I almost titled this post “LinkedIn Harassment”, but harassment really goes beyond LinkedIn and I didn’t want to imply that the site is bothersome, or that the site is used as a bother.
But really – I wanted to talk about what you might do if you’re being harassed, and you still want to use LinkedIn.
Let’s look into some settings the site has and how you might use them.
This article is driven in part by a few contacts I’ve had lately – the individual would like to restrict information to someone that is harassing them.
It isn’t a pleasant thought, and I empathize with their desire.
You certainly want to make sure that you no longer connect to your harasser. Follow the advice in Removing LinkedIn Connections to take care of that.
(And while you can stop future activity, you can’t go back in time to last night to keep them from using the features available to a direct connection…)
Not much on the profile front
And the quick answer is that there isn’t much of anything to do to keep a specific individual from seeing your profile.
A profile is viewable by anybody in your network and those that pay LinkedIn for additional features.
So even if you disconnect from someone, that person is probably still connected to someone else and you’ll still be 2nd or 3rd level connections.
The answer is to remember that your profile is available to the public – which means anyone in any location.

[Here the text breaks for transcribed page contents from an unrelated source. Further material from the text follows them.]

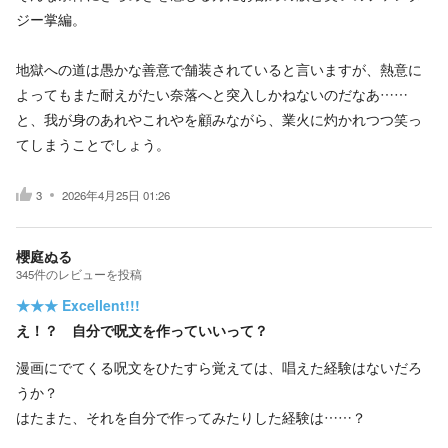
ジー掌編。
地獄への道は愚かな善意で舗装されていると言いますが、熱意に
よってもまた耐えがたい奈落へと突入しかねないのだなあ……
と、我が身のあれやこれやを顧みながら、業火に灼かれつつ笑っ
てしまうことでしょう。
3
2026年4月25日 01:26
櫻庭ぬる
345
件の
レビューを投稿
★★★
Excellent!!!
え！？ 自分で呪文を作っていいって？
漫画にでてくる呪文をひたすら覚えては、唱えた経験はないだろ
うか？
はたまた、それを自分で作ってみたりした経験は……？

And to make sure that you only include items that you are happy with everyone in the world knowing about you.
LinkedIn shares your updates according to your wishes – and as much as I love the concept of updates and included them in my Favorite Linked Things, they could be abused.
Edit this under Settings -> Member Feed Visibility.
You can select Nobody, My Connections, My Network, Everybody.
Select “My Connections” to make sure that updates only go to those you connect to – the people you know and trust.
Be sure to also check Settings -> Profile and Status Updates.
LinkedIn will also echo your updates to a company profile and you can ensure that does not happen here.
And yes, in certain circumstances, I can see a desire to remove yourself from LinkedIn as a reasonable action.
I’d backup the profile and connections (see When Accidents Happen for instructions on how to do that) before doing so.
And then just follow the instructions on Settings -> Close Your Account.
Sad that people behave badly…
I’m an optimist and generally happy person, and it’s unfortunate that people mistreat each other. I’m happy if you found this article helpful, but am sorry that you needed that kind of help…
And now that you’ve cut off this flow of information, let’s get back to making things happen – with LinkedIn.